June is Men’s Mental Health Month. A time to reflect, reimagine, and restore. And at PGIO, we believe that healing and restoration should extend to everyone. Not just to our girls, but to our boys and young men too—especially those quietly fading into the background of a society that forgot how much they matter.
This weekend, we lived out that belief in the most profound way.
Together with the compassionate and determined leadership of Irene Mutugi, 2027 aspiring MCA for Kangai Ward, we helped rescue a young man named Pius Bundi. A name once spoken with pride in Marura B Village; a name that had grown quiet in recent years, dimmed by hardship, addiction, and despair.
Pius is not your ordinary story. He was the first in his village to ever go to university. A bright young man, full of promise, who graduated with a Second Class Upper Division in Human Resource Management. That achievement didn’t come easy. It took the entire Marura B community—parents, elders, friends—rallying together to make it happen. They organized fundraisers, community meetings, and offered their limited resources to ensure that one of their own would rise. He was their hope.
But hope can be fragile in a country where job opportunities are scarce, and even brilliance goes unnoticed. After graduation, Pius tarmacked and tarmacked. But for how long can one soul wander with zero prospect and dimming hope?
Eventually, like so many others, Pius ended up taking what was available which was, distributing alcohol. Because as we say in Kenya, “kazi ni kazi.” And considering Pius has a Family; a wife and child, that depend on him. Not forgetting his parents who did everything they could including rallying community members so he could get through university. He really didn’t have much of an option but take the job, however much beneath him it was. But come on! Pius has a degree. A life that was meant for more. A community that depended on him to be a role model and inspiration to the rest of the children.
I remember at some point a parent told us that even when they advice their children to study hard in school, the answer they usually get is: “why waste all that time and energy when one of us who has even gone to university is nothing. Instead he is here sitting with us drinking illicit brew?” But you do realize this wasn’t what he wanted. Pius had higher aspirations for himself and his community. But in a cruel twist of irony, the only job that was supposedly available; the only job he was offered that was meant to be sort of a lifeline, was the very thing that exposed him to what would undo him—alcohol.
Addiction crept in quietly. What began as survival became dependency. With no job, no routine, and no opportunity, idleness filled his days—and alcohol filled the void. His light dimmed. The same young man whose community once danced for his graduation now moved through the days unnoticed. Forgotten.
But not by everyone.
For weeks, Irene Mutugi carried a burden for Pius. She remembered who he was. Who he still could be. She began to speak to those around her, rallying support, asking for help. And PGIO listened—this is exactly who we are: an organization that believes in second chances and community-led restoration.
Through the incredible partnership between PGIO and Irene, we were able to enroll Pius into our Boundless Hope Rehabilitation Centre—a safe place to heal, recover, and begin again.
And when we picked him up this past Saturday, the village stood still. People cried and others prayed. They smiled through tears as they watched the return of a son, a neighbor, a symbol of hope that had nearly slipped through their fingers.
Marura B is no stranger to this disease. Alcoholism has stolen too much—parents who drink away school fees, children who drop out due to peer pressure, dreams deferred, lives derailed, and even early marriage due to extreme hardships (read Mwitha’s story). But in the midst of this pain, Pius had pushed through. He had made it to the finish line. Now, it’s our turn to help him start again.
His story reminds us that the problem isn’t potential. It’s support!

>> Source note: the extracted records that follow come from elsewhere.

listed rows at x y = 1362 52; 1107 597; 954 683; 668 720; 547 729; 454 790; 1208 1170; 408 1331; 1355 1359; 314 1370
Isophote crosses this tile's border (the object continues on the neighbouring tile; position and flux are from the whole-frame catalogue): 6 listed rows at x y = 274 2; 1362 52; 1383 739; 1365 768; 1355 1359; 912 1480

There are many more Pius Bundis across Kenya—bright, brave, and burdened by circumstances beyond their control. At PGIO, we’re not just telling their stories—we’re doing something about it. Through rehabilitation, mentorship, mental health care, and job opportunity creation, we are working to restore dignity and rewrite narratives.
But we can’t do it alone.
💛 Let’s continue to believe in our sons the way we believe in our daughters.
💛 Let’s fight for futures that look impossible.
💛 Let’s keep choosing second chances.
For Pius. For Marura B. For many more like him.